The giant Christmas tree flickering on Jack Cable’s living room television seems unnecessary.
Unnecessary because the real thing, an impressive two-metre-tall white spruce, stands directly next to the picture on his television set.
His tree, expertly trimmed and decorated, is one of the first crop of Christmas trees Cable grew himself.
Look out over his property on Tahkini Hot Springs Road and you see literally thousands of Christmas trees crowding his yard.
There’s Colorado spruce, white spruce, lodgepole pines and alpine fir trees all standing obediently in tight rows.
His tree farm has been 10 years in the making, a hobby that he began working on while he was still the Yukon commissioner.
An avid gardener since the age of eight, Cable has always been interested in growing things, he said.
Next to his home he has a large garden plot where he tends to vegetables and berries in the summer.
A decade ago, he started experimenting by adding pine trees to the mix.
First, he tried plucking seedlings from the side of the highway and replanting them on his land.
That year he didn’t have a well on his property, so he was trucking water in each day and hand-watering all of the trees.
But those trees didn’t survive.
So he began sending away for seeds, just like any vegetable gardener would.
Cable goes to his freezer and pulls out at least five or six varieties of tree seeds stored in large Ziploc bags.
Some look like dark sesame seeds, others, like the alpine fir seeds that are native to the Yukon, look like light brown animal kibble.
He proudly turns the bag of seeds over and explains how difficult the process can be to start pine trees from seed.
“Some of the seeds need to be stratified.
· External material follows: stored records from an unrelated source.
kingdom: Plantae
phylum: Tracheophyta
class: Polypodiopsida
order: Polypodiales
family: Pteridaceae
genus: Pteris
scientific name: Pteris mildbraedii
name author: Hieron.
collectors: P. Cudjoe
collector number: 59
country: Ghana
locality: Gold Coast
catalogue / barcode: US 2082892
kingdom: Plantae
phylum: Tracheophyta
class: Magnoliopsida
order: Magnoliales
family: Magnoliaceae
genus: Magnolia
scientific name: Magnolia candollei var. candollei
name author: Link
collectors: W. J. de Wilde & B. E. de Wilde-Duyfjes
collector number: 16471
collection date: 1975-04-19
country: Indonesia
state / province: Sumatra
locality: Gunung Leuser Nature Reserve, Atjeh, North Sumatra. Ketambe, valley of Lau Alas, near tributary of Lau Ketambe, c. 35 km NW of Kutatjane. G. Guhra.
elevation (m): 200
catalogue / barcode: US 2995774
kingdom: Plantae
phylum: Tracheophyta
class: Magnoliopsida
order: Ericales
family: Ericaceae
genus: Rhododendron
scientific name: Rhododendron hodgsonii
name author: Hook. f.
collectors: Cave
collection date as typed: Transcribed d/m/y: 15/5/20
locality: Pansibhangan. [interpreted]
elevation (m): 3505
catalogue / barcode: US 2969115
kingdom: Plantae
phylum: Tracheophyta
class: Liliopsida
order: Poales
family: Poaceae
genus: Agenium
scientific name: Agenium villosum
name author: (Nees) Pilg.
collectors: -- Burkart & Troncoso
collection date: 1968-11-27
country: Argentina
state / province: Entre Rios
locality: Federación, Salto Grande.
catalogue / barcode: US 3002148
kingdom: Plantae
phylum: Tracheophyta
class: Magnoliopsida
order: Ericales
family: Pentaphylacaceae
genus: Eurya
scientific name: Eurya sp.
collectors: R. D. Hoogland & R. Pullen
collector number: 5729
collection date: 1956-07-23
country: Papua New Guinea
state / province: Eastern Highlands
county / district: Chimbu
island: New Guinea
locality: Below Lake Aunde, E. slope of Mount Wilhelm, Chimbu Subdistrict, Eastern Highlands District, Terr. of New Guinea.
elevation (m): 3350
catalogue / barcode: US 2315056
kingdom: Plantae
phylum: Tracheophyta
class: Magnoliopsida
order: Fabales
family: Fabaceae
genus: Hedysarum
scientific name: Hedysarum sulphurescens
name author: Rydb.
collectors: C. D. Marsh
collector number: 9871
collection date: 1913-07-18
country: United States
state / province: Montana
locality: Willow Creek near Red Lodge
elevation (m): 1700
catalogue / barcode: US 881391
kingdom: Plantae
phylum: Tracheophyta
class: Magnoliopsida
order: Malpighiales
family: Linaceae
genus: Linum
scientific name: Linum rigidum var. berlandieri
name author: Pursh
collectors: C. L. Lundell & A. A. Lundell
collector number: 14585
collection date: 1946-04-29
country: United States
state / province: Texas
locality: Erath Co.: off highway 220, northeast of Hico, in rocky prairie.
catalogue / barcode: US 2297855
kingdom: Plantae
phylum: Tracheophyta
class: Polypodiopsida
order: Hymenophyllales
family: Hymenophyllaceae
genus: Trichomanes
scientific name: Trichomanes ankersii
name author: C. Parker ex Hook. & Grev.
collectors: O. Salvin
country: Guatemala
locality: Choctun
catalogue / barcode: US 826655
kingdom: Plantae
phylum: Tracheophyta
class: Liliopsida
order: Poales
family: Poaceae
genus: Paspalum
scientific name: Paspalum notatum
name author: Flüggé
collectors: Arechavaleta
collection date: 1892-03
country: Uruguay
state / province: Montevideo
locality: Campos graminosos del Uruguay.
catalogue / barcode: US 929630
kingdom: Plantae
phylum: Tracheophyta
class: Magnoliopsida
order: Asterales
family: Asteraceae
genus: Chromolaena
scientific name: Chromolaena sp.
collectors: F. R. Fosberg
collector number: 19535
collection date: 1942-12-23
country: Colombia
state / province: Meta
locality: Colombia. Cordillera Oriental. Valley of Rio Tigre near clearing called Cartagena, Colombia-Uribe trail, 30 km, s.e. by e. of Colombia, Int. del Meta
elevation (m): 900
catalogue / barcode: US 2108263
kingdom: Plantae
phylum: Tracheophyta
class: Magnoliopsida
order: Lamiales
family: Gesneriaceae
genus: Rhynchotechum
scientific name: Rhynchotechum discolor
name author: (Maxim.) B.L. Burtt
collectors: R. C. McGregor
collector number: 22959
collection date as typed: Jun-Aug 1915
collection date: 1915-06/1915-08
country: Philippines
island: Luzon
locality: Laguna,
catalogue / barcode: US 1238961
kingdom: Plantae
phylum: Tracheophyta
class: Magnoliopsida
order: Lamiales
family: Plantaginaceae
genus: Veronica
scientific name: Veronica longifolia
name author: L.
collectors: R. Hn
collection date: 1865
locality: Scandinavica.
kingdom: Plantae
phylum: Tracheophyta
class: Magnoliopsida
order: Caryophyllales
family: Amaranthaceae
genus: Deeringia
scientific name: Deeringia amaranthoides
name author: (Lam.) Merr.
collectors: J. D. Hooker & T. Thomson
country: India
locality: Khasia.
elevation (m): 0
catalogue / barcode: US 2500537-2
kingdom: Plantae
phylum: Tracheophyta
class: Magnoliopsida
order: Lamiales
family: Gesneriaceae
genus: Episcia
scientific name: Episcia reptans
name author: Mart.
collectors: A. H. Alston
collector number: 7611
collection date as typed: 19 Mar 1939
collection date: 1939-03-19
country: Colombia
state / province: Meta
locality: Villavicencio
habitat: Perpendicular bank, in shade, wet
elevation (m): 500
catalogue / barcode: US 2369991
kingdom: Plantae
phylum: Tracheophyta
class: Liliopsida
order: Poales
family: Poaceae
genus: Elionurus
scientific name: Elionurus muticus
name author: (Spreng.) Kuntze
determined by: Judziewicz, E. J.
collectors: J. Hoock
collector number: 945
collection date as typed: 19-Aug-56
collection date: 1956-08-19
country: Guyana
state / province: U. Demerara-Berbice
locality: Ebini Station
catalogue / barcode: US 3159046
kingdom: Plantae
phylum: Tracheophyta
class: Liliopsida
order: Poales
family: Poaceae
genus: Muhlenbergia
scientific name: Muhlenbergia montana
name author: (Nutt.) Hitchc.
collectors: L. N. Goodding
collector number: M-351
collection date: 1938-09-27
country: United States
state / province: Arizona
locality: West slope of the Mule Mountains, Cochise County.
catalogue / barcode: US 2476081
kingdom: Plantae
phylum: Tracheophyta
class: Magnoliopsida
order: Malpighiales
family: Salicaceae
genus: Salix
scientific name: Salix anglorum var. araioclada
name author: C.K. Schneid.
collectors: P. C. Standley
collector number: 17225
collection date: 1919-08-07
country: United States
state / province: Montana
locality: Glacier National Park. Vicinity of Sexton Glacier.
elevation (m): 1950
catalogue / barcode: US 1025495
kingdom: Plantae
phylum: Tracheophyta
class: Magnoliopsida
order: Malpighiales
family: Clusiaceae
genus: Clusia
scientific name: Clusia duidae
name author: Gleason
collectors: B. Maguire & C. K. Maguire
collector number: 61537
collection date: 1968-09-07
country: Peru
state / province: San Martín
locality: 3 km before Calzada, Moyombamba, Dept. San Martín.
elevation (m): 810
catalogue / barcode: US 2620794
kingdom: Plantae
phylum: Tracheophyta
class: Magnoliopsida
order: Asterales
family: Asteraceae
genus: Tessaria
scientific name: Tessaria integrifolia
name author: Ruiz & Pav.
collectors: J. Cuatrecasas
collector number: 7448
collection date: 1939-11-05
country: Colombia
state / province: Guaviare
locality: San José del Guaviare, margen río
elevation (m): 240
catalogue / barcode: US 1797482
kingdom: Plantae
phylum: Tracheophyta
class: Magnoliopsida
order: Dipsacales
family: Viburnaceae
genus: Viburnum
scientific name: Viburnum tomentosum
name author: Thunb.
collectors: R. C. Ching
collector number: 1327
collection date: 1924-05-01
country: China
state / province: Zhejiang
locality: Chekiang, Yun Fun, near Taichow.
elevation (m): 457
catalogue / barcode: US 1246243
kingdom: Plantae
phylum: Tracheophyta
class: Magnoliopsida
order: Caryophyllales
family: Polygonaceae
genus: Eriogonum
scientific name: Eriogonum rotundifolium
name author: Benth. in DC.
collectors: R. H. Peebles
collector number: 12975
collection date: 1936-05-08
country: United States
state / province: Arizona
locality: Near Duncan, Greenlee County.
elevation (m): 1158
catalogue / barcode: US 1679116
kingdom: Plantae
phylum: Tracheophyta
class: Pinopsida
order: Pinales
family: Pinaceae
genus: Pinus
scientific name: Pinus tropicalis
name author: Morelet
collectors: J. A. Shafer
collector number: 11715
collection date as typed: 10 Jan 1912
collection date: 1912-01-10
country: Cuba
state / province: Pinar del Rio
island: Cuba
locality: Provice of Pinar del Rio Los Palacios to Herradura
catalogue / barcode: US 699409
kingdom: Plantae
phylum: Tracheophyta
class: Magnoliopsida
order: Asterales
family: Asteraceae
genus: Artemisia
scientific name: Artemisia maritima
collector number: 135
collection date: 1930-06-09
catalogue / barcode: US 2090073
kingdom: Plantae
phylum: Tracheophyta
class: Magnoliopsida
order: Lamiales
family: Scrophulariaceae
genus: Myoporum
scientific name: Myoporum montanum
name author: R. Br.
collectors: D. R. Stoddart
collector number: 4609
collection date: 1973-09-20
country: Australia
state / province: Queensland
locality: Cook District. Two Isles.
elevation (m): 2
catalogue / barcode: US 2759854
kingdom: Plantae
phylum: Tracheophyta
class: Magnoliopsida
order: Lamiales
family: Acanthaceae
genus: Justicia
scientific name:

You can’t just plant them in the ground otherwise they won’t grow,” he said.
The seeds need moist peat moss, a cool fridge and granite chips to really get going.
Then they bathe in the warm light of Cable’s solarium for a couple months before being planted in the ground.
But they’re not quick growers by any means. By the end of summer, the trees will only sprout 20 centimetres.
And even then, some of the trees will still die off, either from winter kill or from unfortunate run-ins with deer, which, apparently, love them.
Cable now has his tree lot fenced in from the deer. Still, many trees don’t make it.
“I had 300 Scotch pine trees planted. Now there’s only 10 or 15 left,” he said.
“But I haven’t given up on them.”
Scotch pines aren’t native to the Yukon so they are a challenge to grow. But the challenge is worth it, said Cable.
“They’re beautiful, they’re the perfect Christmas tree,” he says with a smile.
Cable has been continuously perfecting his green thumb since he started growing these trees 10 years ago.
“At first, I had to read a lot about it. It took several years to accumulate all this literature,” he said holding onto a bursting, red folder of pamphlets and notes.
“But I had a bit of help from some forestry people along the way.”
He started growing the trees hoping one day they would become a supplement to his income.
Now that he’s retired he has more time to tend to his trees and hopes that he will get to the point where’s selling 200 to 300 trees each year.
Last Saturday was his first major cutting day. Loads of families descended upon his lot to pick out Christmas trees for their homes.
Young children were running between the trees while guys from the Ecumenical Men’s Breakfast Group were busy chopping down pines.
In the end, they cut down 57 trees, the proceeds of which went to support Braeburn Christian Camps.
There are still about 50 trees left to cut in his lot, but he’s already planning for next year’s season.
And with only two other tree farms in the Yukon, he’s bound to grow a healthy market for his trees.
“Our kids have gotten really excited about it,” said Cable’s wife, Faye.
“Usually my son goes out into the forest and drags out a Charlie Brown tree for his family.
So his wife is happy because now they don’t have to.”